The B.C. Supreme Court lawsuit says there had been no warning on Oct. 1, 2020, when water from the 91-metre dam came pouring down the canyon, rising rapidly by nearly 3.6 metres and killing two fishermen downstream.

Nakamura slipped and fell getting off the rock and became separated from her husband, who made it to shore, her lawsuit says.

The claim filed this month says she managed to cling to a tree hanging over the river, and was forced to climb higher as the water rose around her.

“In the interval of about 30 minutes while (her) husband frantically made a number of attempts running back and forth to get help, (Nakamura) was left alone in the midst of the swirling and rising waters and she thought she was going to die.”

She was rescued by firefighters when the waters began to subside, the claim says.

A separate legal action filed by her husband, Mateusz Wiacek, says he initially didn’t notice that Nakamura had fallen into the water behind him. When he reached the shore, he tried to rescue her by extending a piece of wood, but the current “pulled it violently away from him.” He then ran through the forest to call 911.

Wiacek’s claim says he suffered nervous shock, abrasions and post-traumatic stress disorder as a result of the incident.

The claim from Nakamura says she also suffered physical injuries as well as nervous shock and post-traumatic stress disorder.

Both lawsuits ask the court to grant the couple damages for pain and suffering, sleeplessness and fatigue, loss of income, loss of earning capacity and other alleged losses, such as the cost of medical care. The claims do not include a specific dollar figure.

A statement from the commissioner of the regional district, Jerry Dobrovolny, says Metro Vancouver began an “urgent and comprehensive review” after the release, looking at programming, operations, and internal protocols at the site.

A public alarm system was installed in May 2021.

Dobrovolny said shortly after the incident that a gate controlling the flow of water had come down too quickly during maintenance work on the dam, and the district’s preliminary investigation found human error was the clearest factor.

Metro Vancouver takes full responsibility for the mistake, he said at the time.

The district dismissed three employees after the incident.

The couple’s lawsuits say the release was the result of negligence, and the regional district failed to ensure a warning system was in place should water levels rise unexpectedly due to any mishap or malfunction with the dam.

The district further failed to properly train and supervise employees working on the dam to ensure the safety of visitors to the area, the claims say.

They say the district failed to “heed the warnings of dangers from earlier failures in the operation of the dam endangering visitors.”

Metro Vancouver received the legal documents last week, Dobrovolny’s latest statement says.

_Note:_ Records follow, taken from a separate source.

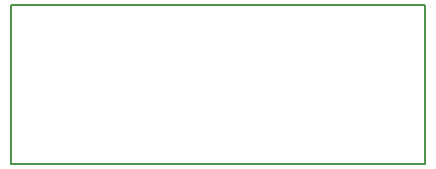
<source format=gbr>
%TF.GenerationSoftware,KiCad,Pcbnew,(5.1.9)-1*%
%TF.CreationDate,2021-06-10T11:21:26+02:00*%
%TF.ProjectId,20_Multiprise_JST_4pins,32305f4d-756c-4746-9970-726973655f4a,rev?*%
%TF.SameCoordinates,Original*%
%TF.FileFunction,Profile,NP*%
%FSLAX46Y46*%
G04 Gerber Fmt 4.6, Leading zero omitted, Abs format (unit mm)*
G04 Created by KiCad (PCBNEW (5.1.9)-1) date 2021-06-10 11:21:26*
%MOMM*%
%LPD*%
G01*
G04 APERTURE LIST*
%TA.AperFunction,Profile*%
%ADD10C,0.150000*%
%TD*%
G04 APERTURE END LIST*
D10*
X145000000Y-135500000D02*
X145000000Y-122000000D01*
X180000000Y-135500000D02*
X145000000Y-135500000D01*
X180000000Y-122000000D02*
X180000000Y-135500000D01*
X145000000Y-122000000D02*
X180000000Y-122000000D01*
M02*

</source>
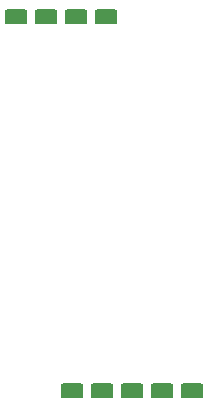
<source format=gbr>
%TF.GenerationSoftware,KiCad,Pcbnew,9.0.1*%
%TF.CreationDate,2025-04-21T23:45:21+05:30*%
%TF.ProjectId,L-1,4c2d312e-6b69-4636-9164-5f7063625858,rev?*%
%TF.SameCoordinates,Original*%
%TF.FileFunction,Paste,Top*%
%TF.FilePolarity,Positive*%
%FSLAX46Y46*%
G04 Gerber Fmt 4.6, Leading zero omitted, Abs format (unit mm)*
G04 Created by KiCad (PCBNEW 9.0.1) date 2025-04-21 23:45:21*
%MOMM*%
%LPD*%
G01*
G04 APERTURE LIST*
G04 Aperture macros list*
%AMRoundRect*
0 Rectangle with rounded corners*
0 $1 Rounding radius*
0 $2 $3 $4 $5 $6 $7 $8 $9 X,Y pos of 4 corners*
0 Add a 4 corners polygon primitive as box body*
4,1,4,$2,$3,$4,$5,$6,$7,$8,$9,$2,$3,0*
0 Add four circle primitives for the rounded corners*
1,1,$1+$1,$2,$3*
1,1,$1+$1,$4,$5*
1,1,$1+$1,$6,$7*
1,1,$1+$1,$8,$9*
0 Add four rect primitives between the rounded corners*
20,1,$1+$1,$2,$3,$4,$5,0*
20,1,$1+$1,$4,$5,$6,$7,0*
20,1,$1+$1,$6,$7,$8,$9,0*
20,1,$1+$1,$8,$9,$2,$3,0*%
G04 Aperture macros list end*
%ADD10RoundRect,0.190500X-0.762000X-0.444500X0.762000X-0.444500X0.762000X0.444500X-0.762000X0.444500X0*%
G04 APERTURE END LIST*
D10*
%TO.C,U1*%
X83190000Y-60300000D03*
X85730000Y-60300000D03*
X88270000Y-60300000D03*
X90810000Y-60300000D03*
%TD*%
%TO.C,U2*%
X87920000Y-91920000D03*
X90460000Y-91920000D03*
X93000000Y-91920000D03*
X95540000Y-91920000D03*
X98080000Y-91920000D03*
%TD*%
M02*

</source>
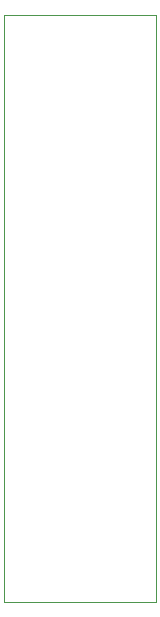
<source format=gbr>
%TF.GenerationSoftware,KiCad,Pcbnew,(6.0.2)*%
%TF.CreationDate,2022-03-27T19:08:05-04:00*%
%TF.ProjectId,Altimeter,416c7469-6d65-4746-9572-2e6b69636164,rev?*%
%TF.SameCoordinates,Original*%
%TF.FileFunction,Profile,NP*%
%FSLAX46Y46*%
G04 Gerber Fmt 4.6, Leading zero omitted, Abs format (unit mm)*
G04 Created by KiCad (PCBNEW (6.0.2)) date 2022-03-27 19:08:05*
%MOMM*%
%LPD*%
G01*
G04 APERTURE LIST*
%TA.AperFunction,Profile*%
%ADD10C,0.100000*%
%TD*%
G04 APERTURE END LIST*
D10*
X32512000Y-73533000D02*
X45339000Y-73533000D01*
X45339000Y-73533000D02*
X45339000Y-23876000D01*
X45339000Y-23876000D02*
X32512000Y-23876000D01*
X32512000Y-23876000D02*
X32512000Y-73533000D01*
M02*

</source>
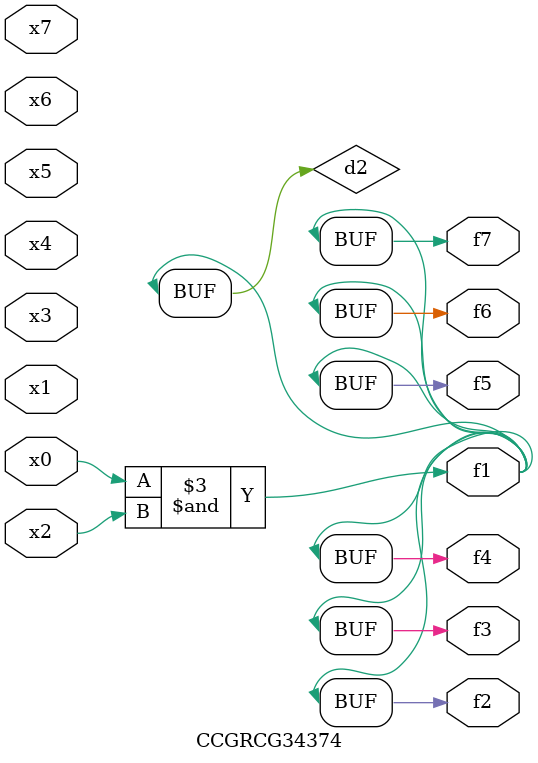
<source format=v>
module CCGRCG34374(
	input x0, x1, x2, x3, x4, x5, x6, x7,
	output f1, f2, f3, f4, f5, f6, f7
);

	wire d1, d2;

	nor (d1, x3, x6);
	and (d2, x0, x2);
	assign f1 = d2;
	assign f2 = d2;
	assign f3 = d2;
	assign f4 = d2;
	assign f5 = d2;
	assign f6 = d2;
	assign f7 = d2;
endmodule

</source>
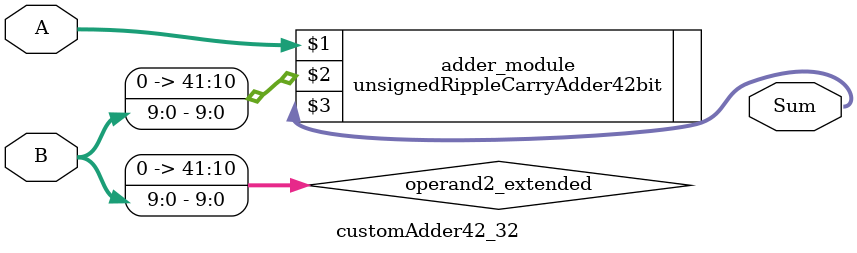
<source format=v>
module customAdder42_32(
                        input [41 : 0] A,
                        input [9 : 0] B,
                        
                        output [42 : 0] Sum
                );

        wire [41 : 0] operand2_extended;
        
        assign operand2_extended =  {32'b0, B};
        
        unsignedRippleCarryAdder42bit adder_module(
            A,
            operand2_extended,
            Sum
        );
        
        endmodule
        
</source>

“Over the past two years, we have had no direct contact from the couple other than receiving their claims this past Friday, and they have made no prior attempts to work with us or notify us about their experience,” it says.

The district has consulted with the public and stakeholders to learn about their experiences along the river, while studying its hydrology and conducting surveys to determine patterns of public use to inform long-term public safety enhancements, the statement adds.

The lawsuits also name the Greater Vancouver Water District, a subsidiary managed by the regional district, as a defendant.